We were determined to change that, and we have. Now 100,000 people living with long-term conditions, disabilities and personal challenges who want to work, have taken crucial steps towards that.

The quote belongs to McFadden. It captures the ambition. But ambition alone does not reset a system that has quietly normalised withdrawal from the workforce. Progressive approaches that treat welfare dependency as an inevitable consequence of circumstance have sustained the drift. They have emphasised access to benefits over the discipline of work, the expectations of family stability and the quiet dignity that comes from self-reliance. The result is visible in the numbers: more than 170,000 young adults assessed as too sick to work at an age when habits should still be forming.

McFadden’s warning invites a different emphasis. Policies that promote personal responsibility, strengthen the work ethic and reinforce strong family structures offer a more durable path than endless expansion of unconditional support. Social solidarity matters, but it cannot be confused with subsidising withdrawal.

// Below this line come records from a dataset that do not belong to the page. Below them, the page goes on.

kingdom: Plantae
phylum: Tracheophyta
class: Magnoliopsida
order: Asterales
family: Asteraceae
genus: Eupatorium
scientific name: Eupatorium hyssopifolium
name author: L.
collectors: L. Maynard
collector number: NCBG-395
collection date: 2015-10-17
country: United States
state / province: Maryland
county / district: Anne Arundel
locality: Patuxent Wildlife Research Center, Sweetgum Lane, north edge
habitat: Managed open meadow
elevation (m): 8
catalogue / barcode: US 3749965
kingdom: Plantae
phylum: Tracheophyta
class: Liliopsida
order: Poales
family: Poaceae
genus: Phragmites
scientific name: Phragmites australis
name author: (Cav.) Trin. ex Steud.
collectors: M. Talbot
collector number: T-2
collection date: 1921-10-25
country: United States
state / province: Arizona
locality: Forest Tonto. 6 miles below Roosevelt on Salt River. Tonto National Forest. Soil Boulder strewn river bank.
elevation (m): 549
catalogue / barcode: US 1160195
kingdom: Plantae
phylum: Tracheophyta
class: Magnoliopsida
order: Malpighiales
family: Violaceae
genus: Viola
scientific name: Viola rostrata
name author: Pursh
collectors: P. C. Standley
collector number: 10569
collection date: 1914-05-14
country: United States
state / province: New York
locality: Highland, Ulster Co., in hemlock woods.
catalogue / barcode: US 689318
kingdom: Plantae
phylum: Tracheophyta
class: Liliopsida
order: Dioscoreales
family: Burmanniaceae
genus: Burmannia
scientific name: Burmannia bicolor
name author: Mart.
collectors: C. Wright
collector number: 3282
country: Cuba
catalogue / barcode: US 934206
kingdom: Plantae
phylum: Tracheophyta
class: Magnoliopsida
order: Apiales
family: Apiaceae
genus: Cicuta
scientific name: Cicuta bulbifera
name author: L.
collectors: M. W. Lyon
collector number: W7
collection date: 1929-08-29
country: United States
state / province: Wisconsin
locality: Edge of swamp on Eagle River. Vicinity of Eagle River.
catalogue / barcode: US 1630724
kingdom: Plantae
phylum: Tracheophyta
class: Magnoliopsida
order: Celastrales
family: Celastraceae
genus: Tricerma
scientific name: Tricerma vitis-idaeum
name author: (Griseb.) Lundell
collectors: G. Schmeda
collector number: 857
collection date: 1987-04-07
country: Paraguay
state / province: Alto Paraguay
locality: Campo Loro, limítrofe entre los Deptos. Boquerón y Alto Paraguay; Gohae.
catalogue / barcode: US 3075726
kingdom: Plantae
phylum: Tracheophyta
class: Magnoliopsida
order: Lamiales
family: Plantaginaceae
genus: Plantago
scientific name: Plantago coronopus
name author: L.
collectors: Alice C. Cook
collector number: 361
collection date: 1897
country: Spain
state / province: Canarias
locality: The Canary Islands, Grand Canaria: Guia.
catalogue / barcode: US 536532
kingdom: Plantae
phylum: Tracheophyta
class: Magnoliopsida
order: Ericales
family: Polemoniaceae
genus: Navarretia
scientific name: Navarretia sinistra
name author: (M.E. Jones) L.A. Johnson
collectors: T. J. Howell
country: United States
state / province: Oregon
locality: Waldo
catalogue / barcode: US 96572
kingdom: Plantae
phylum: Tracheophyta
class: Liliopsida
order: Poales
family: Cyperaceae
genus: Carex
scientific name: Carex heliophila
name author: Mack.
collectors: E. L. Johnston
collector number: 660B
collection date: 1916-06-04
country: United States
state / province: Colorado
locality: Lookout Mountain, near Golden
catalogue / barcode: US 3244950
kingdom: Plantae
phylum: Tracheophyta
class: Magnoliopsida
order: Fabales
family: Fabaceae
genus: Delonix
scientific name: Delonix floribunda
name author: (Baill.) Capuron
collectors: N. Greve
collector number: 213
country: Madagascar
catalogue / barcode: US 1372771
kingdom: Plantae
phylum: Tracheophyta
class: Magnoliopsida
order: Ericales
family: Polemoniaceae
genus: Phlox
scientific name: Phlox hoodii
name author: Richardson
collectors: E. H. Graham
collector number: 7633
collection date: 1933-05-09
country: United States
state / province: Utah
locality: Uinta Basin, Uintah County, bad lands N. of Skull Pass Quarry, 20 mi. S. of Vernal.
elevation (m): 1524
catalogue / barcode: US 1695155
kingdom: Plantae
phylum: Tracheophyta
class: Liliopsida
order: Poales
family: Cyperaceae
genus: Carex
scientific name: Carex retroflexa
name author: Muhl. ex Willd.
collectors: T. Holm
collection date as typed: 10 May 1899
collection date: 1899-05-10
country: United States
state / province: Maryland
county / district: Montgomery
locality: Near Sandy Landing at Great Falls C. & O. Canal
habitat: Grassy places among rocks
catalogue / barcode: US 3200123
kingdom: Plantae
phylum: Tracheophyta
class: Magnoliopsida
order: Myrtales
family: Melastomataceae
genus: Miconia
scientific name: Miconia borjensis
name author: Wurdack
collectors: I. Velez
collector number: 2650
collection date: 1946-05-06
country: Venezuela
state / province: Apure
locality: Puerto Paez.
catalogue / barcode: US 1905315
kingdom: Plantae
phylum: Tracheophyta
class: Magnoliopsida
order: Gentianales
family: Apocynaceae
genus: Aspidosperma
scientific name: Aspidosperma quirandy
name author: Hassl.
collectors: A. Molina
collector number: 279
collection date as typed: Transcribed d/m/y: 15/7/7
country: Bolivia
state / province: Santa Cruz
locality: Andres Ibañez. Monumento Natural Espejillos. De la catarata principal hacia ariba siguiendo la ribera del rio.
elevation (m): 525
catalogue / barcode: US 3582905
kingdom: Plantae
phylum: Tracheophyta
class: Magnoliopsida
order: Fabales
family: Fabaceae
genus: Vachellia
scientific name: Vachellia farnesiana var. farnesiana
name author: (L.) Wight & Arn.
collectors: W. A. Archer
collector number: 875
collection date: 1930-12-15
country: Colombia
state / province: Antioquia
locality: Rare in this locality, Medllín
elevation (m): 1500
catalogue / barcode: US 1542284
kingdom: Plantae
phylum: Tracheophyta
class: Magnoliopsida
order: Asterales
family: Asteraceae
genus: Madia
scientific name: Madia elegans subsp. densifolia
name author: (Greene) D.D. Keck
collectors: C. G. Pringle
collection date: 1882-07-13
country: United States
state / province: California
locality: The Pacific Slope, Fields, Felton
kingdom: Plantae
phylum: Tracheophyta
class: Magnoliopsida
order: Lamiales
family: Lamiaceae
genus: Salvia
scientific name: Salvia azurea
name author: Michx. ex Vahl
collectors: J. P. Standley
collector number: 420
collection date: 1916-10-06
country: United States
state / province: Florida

Economic freedom flourishes when people are equipped and expected to participate, not when the state becomes the default provider. The Milburn review and Timms’s work on disability benefits will test whether this government is prepared to move beyond inherited assumptions.

The secretary’s message is clear enough. Young people stuck on benefits carry costs that compound over decades, in lives diminished and public resources drained. The question left hanging is whether the response will match the scale of the problem or settle for incremental gains that leave the underlying culture of dependency intact. Accountability begins with recognising the gap between writing a cheque and changing a life.